Ga er zelf maar een ontdekken
Nog iedere maand moet zij tientallen namen bedenken voor haar planetoïden. Hoewel het haar zwaar valt, goede namen te bedenken, piekert ze er niet over er een Algemeen Dagblad te noemen. “Die naam zou niet door de toetsingscommissie komen. Bedrijfsnamen zijn niet toegestaan, net zo min als namen van politici.” En Anouck? “Dat zou kunnen, die naam is nog vrij.” Maar Van Houten geeft haar planetoïden niet zomaar cadeau. “Als ik dat doe, staan ze straks in rijen dik voor de deur.”

Roger Sudbury is woordvoerder van Linear, het Amerikaanse programma dat dagelijks nieuwe planetoïden ontdekt. Hij is evenmin erg toeschietelijk. “We stellen de namen ter beschikking als prijs voor wetenschapswedstrijden, om de interesse van de jeugd voor wetenschap en techniek vast te houden. En we eren er leraren mee, voor hun belangrijke werk, maar we geven ze niet weg. Ga er zelf maar een ontdekken.” Het is echter tegen de etiquette om een planetoïde naar jezelf te vernoemen.
★ ★ ★
*OPDRACHT*: Schrijf uit het fragment over planetoïden letterlijk het stuk over dat opent met de woorden "Roger Sudbury is" en sluit met "jezelf te vernoemen.". De records zijn hier niet nodig.
★ ★ ★
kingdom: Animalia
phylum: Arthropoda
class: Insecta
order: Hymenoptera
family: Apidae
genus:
★ ★ ★
*UITGEWERKTE OPDRACHT*:
Roger Sudbury is woordvoerder van Linear, het Amerikaanse programma dat dagelijks nieuwe planetoïden ontdekt. Hij is evenmin erg toeschietelijk. “We stellen de namen ter beschikking als prijs voor wetenschapswedstrijden, om de interesse van de jeugd voor wetenschap en techniek vast te houden. En we eren er leraren mee, voor hun belangrijke werk, maar we geven ze niet weg. Ga er zelf maar een ontdekken.” Het is echter tegen de etiquette om een planetoïde naar jezelf te vernoemen.